━━━━━ EXERCISE MATERIALS

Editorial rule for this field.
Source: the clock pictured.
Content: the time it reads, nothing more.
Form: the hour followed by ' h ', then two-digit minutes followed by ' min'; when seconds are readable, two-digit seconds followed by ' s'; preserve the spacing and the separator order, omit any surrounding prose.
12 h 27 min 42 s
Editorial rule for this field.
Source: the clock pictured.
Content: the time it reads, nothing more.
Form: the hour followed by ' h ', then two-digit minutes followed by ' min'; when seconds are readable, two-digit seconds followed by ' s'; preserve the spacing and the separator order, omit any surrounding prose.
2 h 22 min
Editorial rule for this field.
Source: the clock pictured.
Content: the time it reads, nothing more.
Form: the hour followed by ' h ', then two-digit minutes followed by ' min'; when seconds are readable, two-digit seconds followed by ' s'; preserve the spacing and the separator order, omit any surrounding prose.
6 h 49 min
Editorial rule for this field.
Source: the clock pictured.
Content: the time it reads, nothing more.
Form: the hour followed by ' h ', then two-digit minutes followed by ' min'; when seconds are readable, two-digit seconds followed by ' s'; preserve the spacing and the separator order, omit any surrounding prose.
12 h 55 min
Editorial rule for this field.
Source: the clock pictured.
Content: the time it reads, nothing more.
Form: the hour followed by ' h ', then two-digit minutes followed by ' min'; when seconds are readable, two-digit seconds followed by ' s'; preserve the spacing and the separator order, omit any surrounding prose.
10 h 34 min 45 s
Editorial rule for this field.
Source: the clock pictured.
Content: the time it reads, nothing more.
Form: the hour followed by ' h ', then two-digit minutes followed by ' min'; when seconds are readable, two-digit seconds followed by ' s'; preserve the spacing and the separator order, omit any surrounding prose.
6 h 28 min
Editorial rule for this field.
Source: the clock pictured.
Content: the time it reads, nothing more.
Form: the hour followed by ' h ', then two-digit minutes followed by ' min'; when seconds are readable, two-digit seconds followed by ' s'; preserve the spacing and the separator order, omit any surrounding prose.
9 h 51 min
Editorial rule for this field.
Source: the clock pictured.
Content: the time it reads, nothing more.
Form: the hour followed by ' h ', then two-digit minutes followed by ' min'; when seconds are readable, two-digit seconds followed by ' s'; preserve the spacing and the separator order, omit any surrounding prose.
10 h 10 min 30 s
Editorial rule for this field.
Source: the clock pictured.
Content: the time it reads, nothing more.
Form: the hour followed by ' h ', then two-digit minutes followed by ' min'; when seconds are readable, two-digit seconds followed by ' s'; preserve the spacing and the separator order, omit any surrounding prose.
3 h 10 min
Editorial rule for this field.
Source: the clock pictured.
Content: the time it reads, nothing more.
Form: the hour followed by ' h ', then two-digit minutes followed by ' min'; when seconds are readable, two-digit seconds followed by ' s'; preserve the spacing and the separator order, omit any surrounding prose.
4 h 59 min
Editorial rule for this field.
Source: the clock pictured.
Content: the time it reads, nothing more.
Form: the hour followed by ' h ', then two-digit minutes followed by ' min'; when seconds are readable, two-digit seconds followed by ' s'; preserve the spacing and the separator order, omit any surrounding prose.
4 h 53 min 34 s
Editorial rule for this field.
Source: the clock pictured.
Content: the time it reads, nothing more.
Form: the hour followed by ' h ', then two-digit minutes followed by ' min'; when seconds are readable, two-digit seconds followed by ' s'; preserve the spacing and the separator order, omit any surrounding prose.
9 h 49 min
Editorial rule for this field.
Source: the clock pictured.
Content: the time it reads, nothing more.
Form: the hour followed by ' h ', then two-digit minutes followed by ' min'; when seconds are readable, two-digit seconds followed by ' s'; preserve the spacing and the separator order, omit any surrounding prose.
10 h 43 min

━━━━━━━━━━

◆ **WHAT YOU SHOULD DO**: Reproduce the records word for word, from their opening line through the line containing "12 h 27 min 42 s", with that line included.

◆ **THE RESPONSE**:
Editorial rule for this field.
Source: the clock pictured.
Content: the time it reads, nothing more.
Form: the hour followed by ' h ', then two-digit minutes followed by ' min'; when seconds are readable, two-digit seconds followed by ' s'; preserve the spacing and the separator order, omit any surrounding prose.
12 h 27 min 42 s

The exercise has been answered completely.